Christentum und Sex

Niklaus Peter ist Pfarrer am Fraumünster in Zürich.

Das Christentum und seine Profis stecken in ambivalenten Geschichten, wenn es um Sexualität geht. Die frühe christliche Askese und Ethik, die in der antiken Welt auch die sogenannten Heiden beeindruckt hatten, führten später zu einer Doppelmoral, die mit moralinsaurem Ton und scharfem Beichtwesen traumatische Wirkung zeitigte. Als die Reformation mit dem Zwangszölibat und der Ohrenbeichte zwei der Kerne des Systems wegfegte, bekam eine realistische Lebensethik eine neue Chance. Aber bald hielt (bei uns Reformierten jedenfalls) ein kalter Moralismus Einzug, der keineswegs lebensbejahend war.

Das ist vermutlich der Grund, weshalb Kirchen und Theologie im Zuge der Achtundsechzigerjahre gegenüber dem Befreiungspathos der «sexuellen Revolution» weder religiös-ethische Konzepte noch die Glaubwürdigkeit besassen, um gegen eine mythische Überhöhung des Sexus, gegen sexualpädagogische, pädophilienahe Experimente in «freien» Kindergärten und Schulen Einspruch zu erheben. Lieber war man jetzt «modern» und dabei (oder jedenfalls in der Nähe), wenn mit Wilhelm Reichs und Norman O. Browns Sexualtheorien eine entgrenzende Art von Körpermythologie eingeübt wurde – man war «spirituell» geworden. Man sprach von Prostitution als einem normalen Beruf, von «Sexarbeit», man wollte die Prüderie früherer Zeiten überkompensieren. Dass Prostitution oft gewalttätig, dass Pornografie süchtig machend, zerstörerisch ist, das alles war nun bürgerlich-repressives Gerede. Für mahnende, biblische Stellen und verklemmte Sexualethik entschuldigte man sich nun. Nicht völlig falsch, aber anpas serisch, verantwortungslos und vor allem: realitätsfern.

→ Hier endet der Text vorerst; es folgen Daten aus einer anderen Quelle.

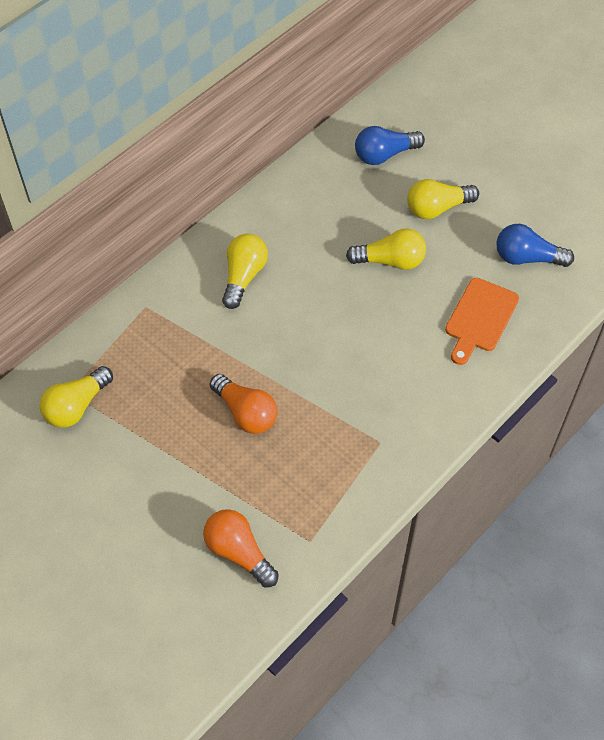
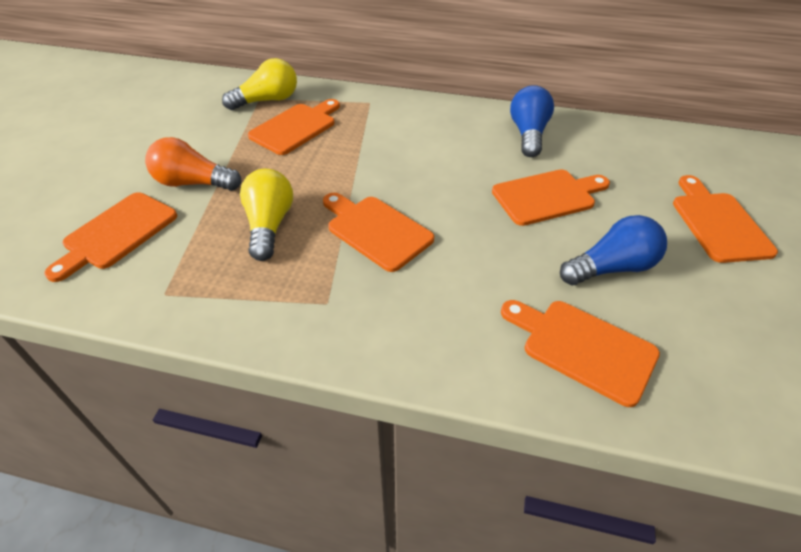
orange cutting board: [445,278,519,365] = 1 -> [44,192,177,282] [248,99,340,155] [323,193,434,272] [492,169,610,226] [501,300,660,407] [673,175,778,263] = 6
orange light bulb: [203,509,279,588] [210,374,277,434] = 2 -> [145,137,241,191] = 1
yellow light bulb: [40,366,113,428] [222,234,268,309] [346,229,426,270] [407,179,479,219] = 4 -> [222,58,297,110] [240,169,293,261] = 2

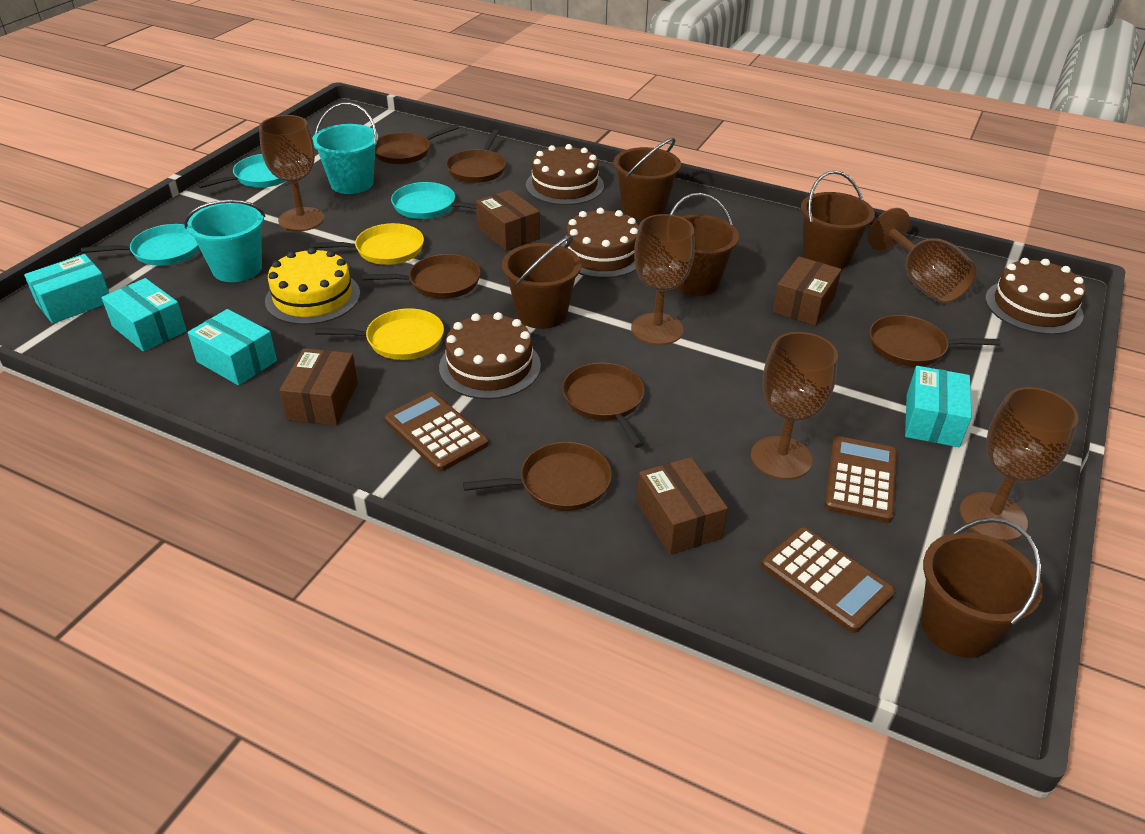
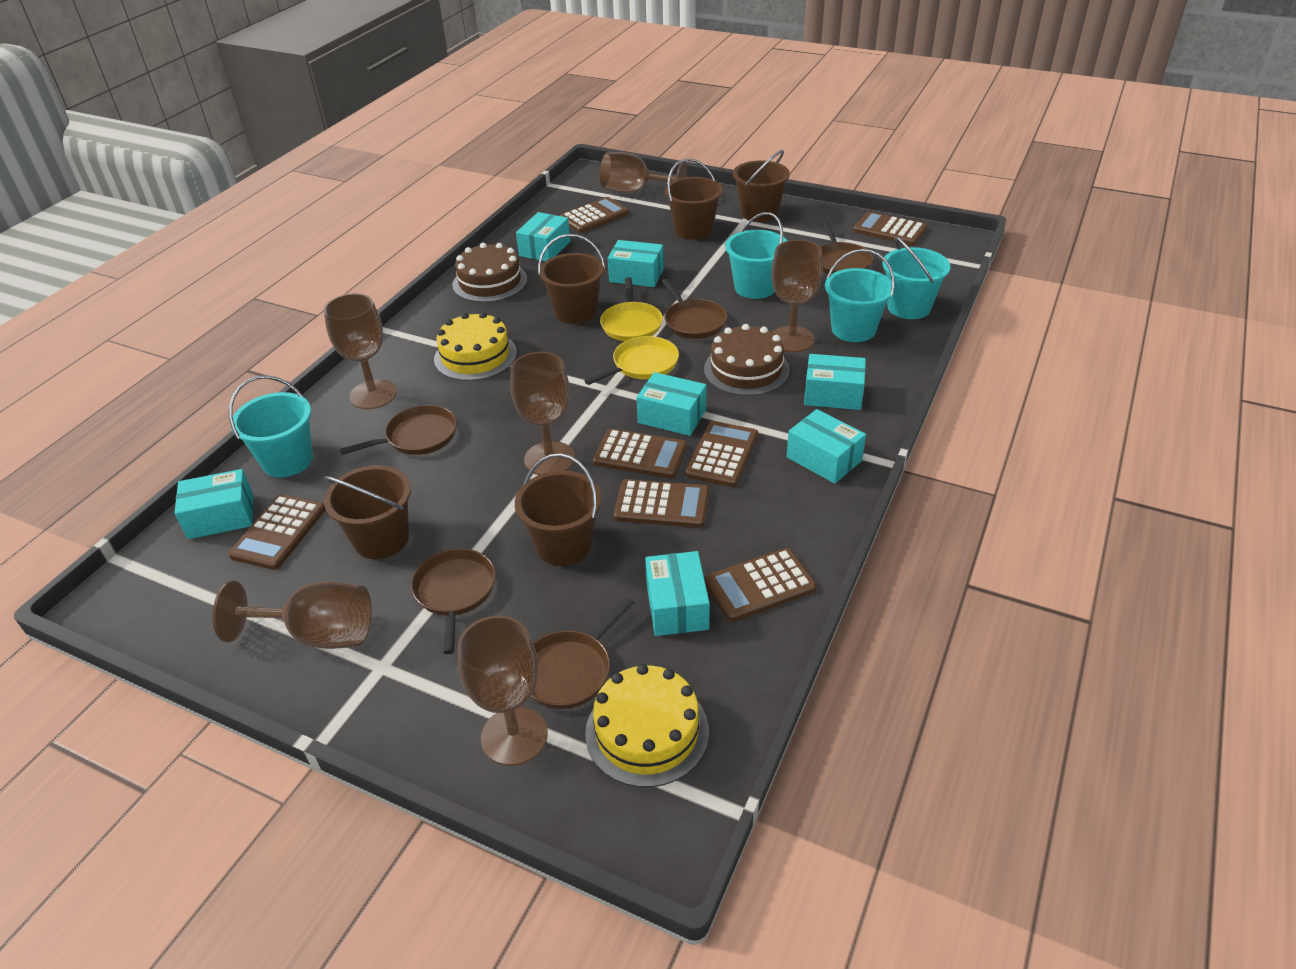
brown box: [279,348,358,426] [476,190,540,251] [637,457,728,555] [773,256,841,326] = 4 -> none = 0
brown cake: [439,312,541,399] [526,144,604,205] [561,208,639,278] [985,258,1085,335] = 4 -> [452,243,527,302] [704,324,790,396] = 2
brown calculator: [385,392,489,472] [761,527,895,633] [824,436,897,523] = 3 -> [228,494,326,570] [560,197,629,233] [593,429,687,478] [614,479,709,528] [685,421,758,487] [705,548,817,622] [853,211,927,246] = 7
brown goblet: [259,115,325,232] [631,214,695,345] [751,332,838,480] [868,208,976,303] [959,387,1079,542] = 5 -> [213,581,372,649] [324,293,397,409] [457,615,548,766] [510,352,575,475] [600,152,687,193] [771,240,823,352] = 6
brown pan: [362,254,481,299] [375,124,460,164] [446,130,506,183] [463,442,612,511] [562,362,645,448] [869,315,1001,367] = 6 -> [340,405,457,455] [411,549,496,654] [531,597,635,709] [661,279,727,339] [820,221,873,274] = 5
turquoise box: [24,254,109,324] [101,278,187,352] [188,309,277,385] [905,366,972,447] = 4 -> [174,469,253,539] [516,212,570,261] [608,240,664,287] [637,372,706,436] [645,551,709,636] [787,409,866,484] [804,354,866,410] = 7
turquoise bucket: [184,200,266,282] [312,102,378,194] = 2 -> [229,375,313,477] [725,212,787,299] [825,249,895,342] [883,236,950,319] = 4
turquoise pan: [81,224,200,266] [197,154,286,188] [391,182,476,219] = 3 -> none = 0
yellow cake: [265,247,360,325] = 1 -> [434,312,517,381] [585,664,709,787] = 2

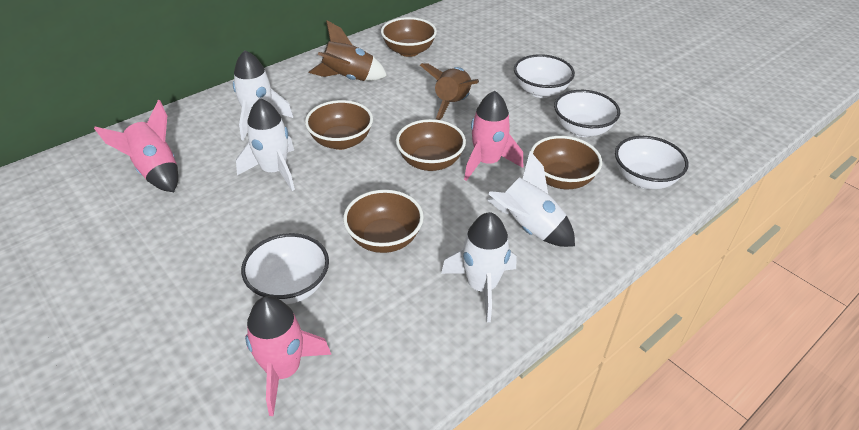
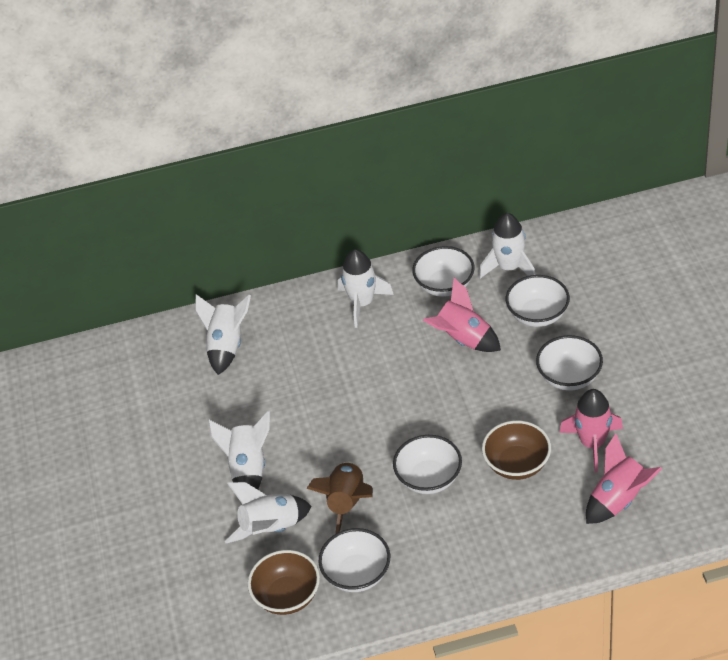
brown bowl: [305,100,373,150] [343,190,424,253] [381,17,437,57] [396,119,466,171] [531,136,602,189] = 5 -> [248,550,320,615] [482,420,551,480] = 2
brown rocket: [309,20,387,81] [420,63,479,120] = 2 -> [306,462,373,534] = 1
white bowl: [241,233,329,304] [514,54,575,98] [554,90,620,137] [615,136,688,189] = 4 -> [319,528,390,592] [393,435,462,494] [412,246,475,297] [506,275,570,327] [536,335,603,391] = 5
white rocket: [233,50,294,141] [236,98,295,191] [441,212,516,322] [487,151,575,247] = 4 -> [195,294,251,375] [208,411,270,490] [225,482,311,543] [338,249,394,328] [479,213,536,278] = 5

Wenn man schon von biblischen Texten und seelsorgerlichen Traditionen nichts mehr wissen wollte, warum holte man sich nicht Rat bei der Literatur? Etwa bei Shakespeare, der ja nun wirklich kein Moralist war. Natürlich sollte man dann nicht nur das Sonett 18 lesen («Soll ich dich einem Sommertag vergleichen? Er ist wie du so lieblich nicht und lind»), sondern auch das Sonett 129, wo Shakespeare mit mythologiefreier Präzision und klinischer Kälte entgrenzte sexuelle Lust beschreibt:

Th’ expense of spirit in a waste of shame

is lust in action; and till action, lust

is perjur’d, murderous, bloody, full of blame,

savage, extreme, rude, cruel, not to trust.

Wollust, die Tat wird, heisst, den Geist verprassen

In einem Pfuhl der Schmach; und vor der Tat

Meineidig, mörderisch und ehrverlassen,

Wild, grausam, blutig, roh und voll Verrat.

Wäre es nicht die Aufgabe einer realistischen Sexualethik, die beflügelnden, wunderbaren Seiten von Erotik zu beschreiben, aber eben auch diese «shakespeareschen»? Und dann auf jene Verhaltensregeln hinzuweisen, die Leben ermöglichen, Beziehungen schützen, Sucht und Selbstverlust vermeiden helfen? Shakespeares Sonett schliesst mit überraschenden Worten:

Wir wissen’s alle, aber keiner flieht

Den Himmel, drin solch höllisch Feuer glüht.